The Giant Plastic Whale That Inspired a UN Youth Ocean Summit
2018 marked the inaugural Children’s Clean Ocean Summit
To fight ocean pollution, many kids across the globe participate in beach cleanups—they’ll spend a Saturday plucking plastic water bottles and toothpaste caps out of sand and from rocks’ crevices. On June 22, however, hundreds of students from six Vienna schools took their dedication to ocean health a step further. They took over Austria’s UN headquarters to participate in the world’s first United Nations Children’s Clean Ocean Summit.
The event was the first of its kind to encourage youths to work together to raise governments’ and citizens’ awareness of the issue of ocean pollution, including the billions of pieces of plastic and scraps of microplastic fibers currently plaguing our seas’ flora and fauna. While the summit was sponsored by the United Nations and the nonprofit Kids Save Ocean, the idea originated with art teacher Peder Hill, a California transplant to Vienna who sought to provide his teenage students with a rare glimpse into the world of conservation diplomacy and inspire the next generations to start considering, and implementing, actionable solutions.
Unlike most UN conferences, the Children’s Clean Ocean Summit started with a 16-foot-long to-scale replica of a whale, crafted from ocean detritus that Hill’s Draschestrasse Bilingual School students collected themselves. They’d studied the issue in depth in class and sought to forge a beautiful symbol out of the problem.
“It took over six months to finish the humpback, which is a very long time if you’re 12, or any age for that matter,” Hill says. “But a large core group stuck strong till the end. I’m still amazed.”
Hill, who has a background in biology but now teaches art, says the idea of constructing the large sculpture was to shed a different type of light on the issue of ocean pollution. “It’s kind of one thing after another,” Hill told Sierra, referring to the environmental issues facing future generations. “We wanted to enable kids to become part of the narrative to care about the environment in a really powerful way.”
Once the project was complete, Hill and his students brought to the UN the notion of organizing a youth summit that would result in different projects with a single objective: to inspire global action to clean up the oceans. The UN, which inaugurated its first formal Ocean Conference just last year, welcomed the idea and collaborated with the school to make it happen. Noting that efforts toward environmental activism can feel like “throwing something into a black hole,” Hill notes that oftentimes, “You don’t know what happens.” That’s why he and his students were so adamant about emerging from this summit with a real plan in place.
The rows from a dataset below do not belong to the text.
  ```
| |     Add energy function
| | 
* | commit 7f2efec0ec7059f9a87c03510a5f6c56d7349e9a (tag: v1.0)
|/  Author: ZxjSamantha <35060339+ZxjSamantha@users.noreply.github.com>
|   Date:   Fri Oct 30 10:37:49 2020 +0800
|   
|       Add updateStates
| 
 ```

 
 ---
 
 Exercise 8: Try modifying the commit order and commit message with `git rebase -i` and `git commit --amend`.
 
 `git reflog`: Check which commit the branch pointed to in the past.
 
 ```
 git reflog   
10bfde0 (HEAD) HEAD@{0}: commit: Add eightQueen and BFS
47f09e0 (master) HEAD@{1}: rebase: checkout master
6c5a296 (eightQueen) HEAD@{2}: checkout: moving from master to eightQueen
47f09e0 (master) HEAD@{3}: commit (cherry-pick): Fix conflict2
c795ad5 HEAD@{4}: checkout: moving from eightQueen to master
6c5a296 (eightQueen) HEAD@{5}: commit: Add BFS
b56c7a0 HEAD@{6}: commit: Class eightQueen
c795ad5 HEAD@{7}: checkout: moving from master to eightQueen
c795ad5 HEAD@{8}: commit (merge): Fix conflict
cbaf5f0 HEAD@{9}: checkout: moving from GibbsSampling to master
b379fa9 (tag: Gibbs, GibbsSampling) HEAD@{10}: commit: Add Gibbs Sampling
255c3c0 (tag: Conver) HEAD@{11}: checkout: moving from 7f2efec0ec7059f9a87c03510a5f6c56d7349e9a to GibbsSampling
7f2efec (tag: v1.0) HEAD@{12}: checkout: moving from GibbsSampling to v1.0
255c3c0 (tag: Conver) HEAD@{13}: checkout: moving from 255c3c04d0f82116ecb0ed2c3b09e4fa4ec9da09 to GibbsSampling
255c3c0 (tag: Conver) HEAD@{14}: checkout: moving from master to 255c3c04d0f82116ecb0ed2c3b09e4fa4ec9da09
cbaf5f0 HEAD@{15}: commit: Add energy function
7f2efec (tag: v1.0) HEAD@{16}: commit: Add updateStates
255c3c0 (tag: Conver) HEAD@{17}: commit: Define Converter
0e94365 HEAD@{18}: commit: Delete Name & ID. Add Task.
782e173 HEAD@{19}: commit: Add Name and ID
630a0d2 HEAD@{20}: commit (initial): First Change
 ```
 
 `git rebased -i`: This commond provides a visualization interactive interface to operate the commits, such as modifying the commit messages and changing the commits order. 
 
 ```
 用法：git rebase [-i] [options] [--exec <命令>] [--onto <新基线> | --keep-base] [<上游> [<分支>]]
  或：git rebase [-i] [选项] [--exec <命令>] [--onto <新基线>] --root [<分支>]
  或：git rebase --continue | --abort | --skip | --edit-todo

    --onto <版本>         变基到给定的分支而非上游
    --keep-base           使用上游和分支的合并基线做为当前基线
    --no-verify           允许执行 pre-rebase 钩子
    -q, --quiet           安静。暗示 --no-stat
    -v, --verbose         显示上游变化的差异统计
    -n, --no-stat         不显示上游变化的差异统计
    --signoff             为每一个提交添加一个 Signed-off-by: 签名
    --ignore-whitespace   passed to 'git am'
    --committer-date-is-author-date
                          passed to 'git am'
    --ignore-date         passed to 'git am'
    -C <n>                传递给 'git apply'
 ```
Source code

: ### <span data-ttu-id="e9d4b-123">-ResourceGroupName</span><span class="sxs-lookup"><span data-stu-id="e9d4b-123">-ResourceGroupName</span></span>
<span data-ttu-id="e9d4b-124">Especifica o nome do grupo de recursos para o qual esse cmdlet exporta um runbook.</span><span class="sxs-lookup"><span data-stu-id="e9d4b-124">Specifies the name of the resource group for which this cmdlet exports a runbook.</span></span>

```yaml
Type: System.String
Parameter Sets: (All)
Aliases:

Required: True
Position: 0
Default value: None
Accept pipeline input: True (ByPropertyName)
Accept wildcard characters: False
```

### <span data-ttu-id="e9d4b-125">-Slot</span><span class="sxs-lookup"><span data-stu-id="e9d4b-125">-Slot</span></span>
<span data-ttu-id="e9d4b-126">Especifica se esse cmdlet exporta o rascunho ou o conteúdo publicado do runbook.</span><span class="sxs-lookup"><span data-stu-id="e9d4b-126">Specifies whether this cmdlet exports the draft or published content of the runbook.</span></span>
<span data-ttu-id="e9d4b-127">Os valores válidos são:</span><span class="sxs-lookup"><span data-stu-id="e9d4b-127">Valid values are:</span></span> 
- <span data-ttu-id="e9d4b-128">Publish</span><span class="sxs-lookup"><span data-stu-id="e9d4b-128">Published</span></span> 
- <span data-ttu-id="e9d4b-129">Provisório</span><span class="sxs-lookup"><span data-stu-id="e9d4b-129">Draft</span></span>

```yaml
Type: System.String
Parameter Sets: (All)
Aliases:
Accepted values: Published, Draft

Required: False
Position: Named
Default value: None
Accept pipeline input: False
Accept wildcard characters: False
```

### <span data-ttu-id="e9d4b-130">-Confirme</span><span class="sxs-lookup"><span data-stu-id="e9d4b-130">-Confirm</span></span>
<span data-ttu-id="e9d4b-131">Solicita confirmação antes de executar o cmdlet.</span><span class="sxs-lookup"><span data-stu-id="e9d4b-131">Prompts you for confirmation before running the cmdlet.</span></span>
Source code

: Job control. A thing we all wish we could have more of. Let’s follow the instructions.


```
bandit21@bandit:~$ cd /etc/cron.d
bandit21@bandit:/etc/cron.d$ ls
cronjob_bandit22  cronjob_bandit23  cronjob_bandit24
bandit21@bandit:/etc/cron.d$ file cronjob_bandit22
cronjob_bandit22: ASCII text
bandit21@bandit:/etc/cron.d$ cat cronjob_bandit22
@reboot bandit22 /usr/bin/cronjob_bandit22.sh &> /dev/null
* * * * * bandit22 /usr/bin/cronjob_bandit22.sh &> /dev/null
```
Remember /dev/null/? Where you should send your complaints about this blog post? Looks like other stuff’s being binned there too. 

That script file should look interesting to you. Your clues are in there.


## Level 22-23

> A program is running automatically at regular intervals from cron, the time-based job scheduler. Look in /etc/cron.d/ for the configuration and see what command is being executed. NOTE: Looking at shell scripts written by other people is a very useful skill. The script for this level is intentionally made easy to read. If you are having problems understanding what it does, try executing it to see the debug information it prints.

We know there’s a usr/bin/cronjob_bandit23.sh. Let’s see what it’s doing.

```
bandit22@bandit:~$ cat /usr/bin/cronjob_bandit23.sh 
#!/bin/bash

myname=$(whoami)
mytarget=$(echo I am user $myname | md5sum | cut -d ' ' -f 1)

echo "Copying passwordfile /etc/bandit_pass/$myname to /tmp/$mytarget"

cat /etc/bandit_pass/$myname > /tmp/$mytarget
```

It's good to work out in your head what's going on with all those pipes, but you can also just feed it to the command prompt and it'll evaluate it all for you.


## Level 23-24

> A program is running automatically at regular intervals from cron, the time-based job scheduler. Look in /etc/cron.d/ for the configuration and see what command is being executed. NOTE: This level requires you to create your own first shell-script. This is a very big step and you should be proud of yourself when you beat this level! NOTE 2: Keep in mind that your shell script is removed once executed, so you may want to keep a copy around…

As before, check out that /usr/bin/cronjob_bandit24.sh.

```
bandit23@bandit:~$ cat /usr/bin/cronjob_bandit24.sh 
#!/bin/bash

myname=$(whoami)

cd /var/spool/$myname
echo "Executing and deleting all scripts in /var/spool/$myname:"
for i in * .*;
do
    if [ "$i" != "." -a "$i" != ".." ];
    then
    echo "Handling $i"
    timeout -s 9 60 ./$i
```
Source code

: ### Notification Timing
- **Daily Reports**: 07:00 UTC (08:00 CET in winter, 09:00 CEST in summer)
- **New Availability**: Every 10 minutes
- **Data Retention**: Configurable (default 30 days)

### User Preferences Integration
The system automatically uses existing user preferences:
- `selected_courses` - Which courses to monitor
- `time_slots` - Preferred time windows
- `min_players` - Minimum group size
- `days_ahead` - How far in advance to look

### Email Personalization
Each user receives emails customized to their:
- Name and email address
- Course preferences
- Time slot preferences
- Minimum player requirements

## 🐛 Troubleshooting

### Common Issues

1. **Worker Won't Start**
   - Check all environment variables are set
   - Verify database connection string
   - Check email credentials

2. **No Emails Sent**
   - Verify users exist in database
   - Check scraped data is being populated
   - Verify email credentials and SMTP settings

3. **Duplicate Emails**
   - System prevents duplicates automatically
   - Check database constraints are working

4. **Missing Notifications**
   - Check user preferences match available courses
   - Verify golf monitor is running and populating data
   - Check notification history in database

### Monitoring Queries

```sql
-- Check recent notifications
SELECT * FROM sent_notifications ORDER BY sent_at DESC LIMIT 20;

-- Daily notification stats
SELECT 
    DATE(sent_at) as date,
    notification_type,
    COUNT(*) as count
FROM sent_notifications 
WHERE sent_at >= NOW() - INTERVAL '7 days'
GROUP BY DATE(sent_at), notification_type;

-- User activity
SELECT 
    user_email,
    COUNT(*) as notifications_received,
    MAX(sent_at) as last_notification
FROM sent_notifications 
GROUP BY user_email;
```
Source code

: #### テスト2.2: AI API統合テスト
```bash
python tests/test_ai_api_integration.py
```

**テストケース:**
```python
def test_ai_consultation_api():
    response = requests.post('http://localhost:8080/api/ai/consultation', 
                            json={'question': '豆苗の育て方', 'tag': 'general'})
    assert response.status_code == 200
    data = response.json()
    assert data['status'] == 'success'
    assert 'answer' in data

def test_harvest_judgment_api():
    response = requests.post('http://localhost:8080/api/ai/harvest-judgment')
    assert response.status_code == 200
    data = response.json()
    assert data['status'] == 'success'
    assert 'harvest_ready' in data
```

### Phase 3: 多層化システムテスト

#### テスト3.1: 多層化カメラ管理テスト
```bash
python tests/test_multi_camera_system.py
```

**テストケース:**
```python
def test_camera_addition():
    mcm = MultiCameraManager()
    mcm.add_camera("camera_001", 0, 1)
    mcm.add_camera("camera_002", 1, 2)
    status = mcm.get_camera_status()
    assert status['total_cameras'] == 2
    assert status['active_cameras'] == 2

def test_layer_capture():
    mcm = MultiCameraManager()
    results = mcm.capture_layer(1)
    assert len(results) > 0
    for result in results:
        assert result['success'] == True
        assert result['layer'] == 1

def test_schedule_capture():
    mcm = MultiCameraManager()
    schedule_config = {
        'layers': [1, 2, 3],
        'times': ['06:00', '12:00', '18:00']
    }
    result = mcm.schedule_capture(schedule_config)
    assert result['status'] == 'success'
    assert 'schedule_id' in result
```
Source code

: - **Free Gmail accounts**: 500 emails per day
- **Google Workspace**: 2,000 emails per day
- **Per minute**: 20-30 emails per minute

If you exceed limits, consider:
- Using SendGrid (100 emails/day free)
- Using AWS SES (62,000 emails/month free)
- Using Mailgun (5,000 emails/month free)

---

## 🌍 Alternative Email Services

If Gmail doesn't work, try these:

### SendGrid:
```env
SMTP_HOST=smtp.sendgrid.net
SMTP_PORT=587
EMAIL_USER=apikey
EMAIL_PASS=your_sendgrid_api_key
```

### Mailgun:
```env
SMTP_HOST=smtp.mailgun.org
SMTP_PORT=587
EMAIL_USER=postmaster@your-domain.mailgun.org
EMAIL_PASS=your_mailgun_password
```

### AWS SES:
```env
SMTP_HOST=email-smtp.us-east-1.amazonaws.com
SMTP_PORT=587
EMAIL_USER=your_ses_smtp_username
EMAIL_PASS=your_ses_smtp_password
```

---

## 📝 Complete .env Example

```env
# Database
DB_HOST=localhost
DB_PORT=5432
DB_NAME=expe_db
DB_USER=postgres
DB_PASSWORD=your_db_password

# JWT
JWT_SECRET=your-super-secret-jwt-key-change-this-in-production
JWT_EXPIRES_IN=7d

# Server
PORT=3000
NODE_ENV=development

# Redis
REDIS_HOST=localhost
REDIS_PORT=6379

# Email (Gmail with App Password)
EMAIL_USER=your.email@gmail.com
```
To raise the curtain on the summit, some of Hill’s students publicly introduced their visually stunning creation via YouTube on World Environment Day (June 5, 2018). The event itself, dubbed “The Last Whale” took place 17 days later. Think of it as an ocean-pollution-specific Model UN. Its 300 attendees, who ranged in age from 12 to 16, convened to listen to speeches from UN officials as well as fellow students (one presenting student video-streamed in from Brazil), and then broke into groups to discuss and vote on various global-scale plans to combat ocean pollution. Hill says they were adamant about not just identifying the problem but also devising a myriad of solutions—such as drawing up a cogent worldwide policy against dumping in oceans and taxing the purchase of plastic products.
The idea was for the young participants to step into the shoes of a UN ambassador: debating issues, drafting resolutions, negotiating, and navigating conference rules. “Kids deserve more than to pretend to have a voice in the global community,” Hill says. "Kids who are educated about issues are far more insightful and forward-looking than your average voter.”
The day's work resulted in a draft of the first Children's Clean Ocean Declaration, which outlines the top student-devised solutions (i.e. those that passed with the most votes) and provides step-by-step plans for restoring and improving ocean health. The youths, Hill says, plan to send their declaration to every governing body on Earth.
Participating students also pledged to provide one another with a report on their progress toward solutions outlined in their declaration on an annual basis. They’ll measure the success of their endeavors according to a simple metric—the ratio of plastic pollution to fish—and report back every year on World Oceans Day (June 8).
The humpback whale seems to have a busy future too. For now, it remains installed at UN headquarters in Vienna. But in 2020, it will travel on to the Haus de Meeres, Vienna’s large public aquarium. Meanwhile, Hill says plans are already under way for 2019’s student summit.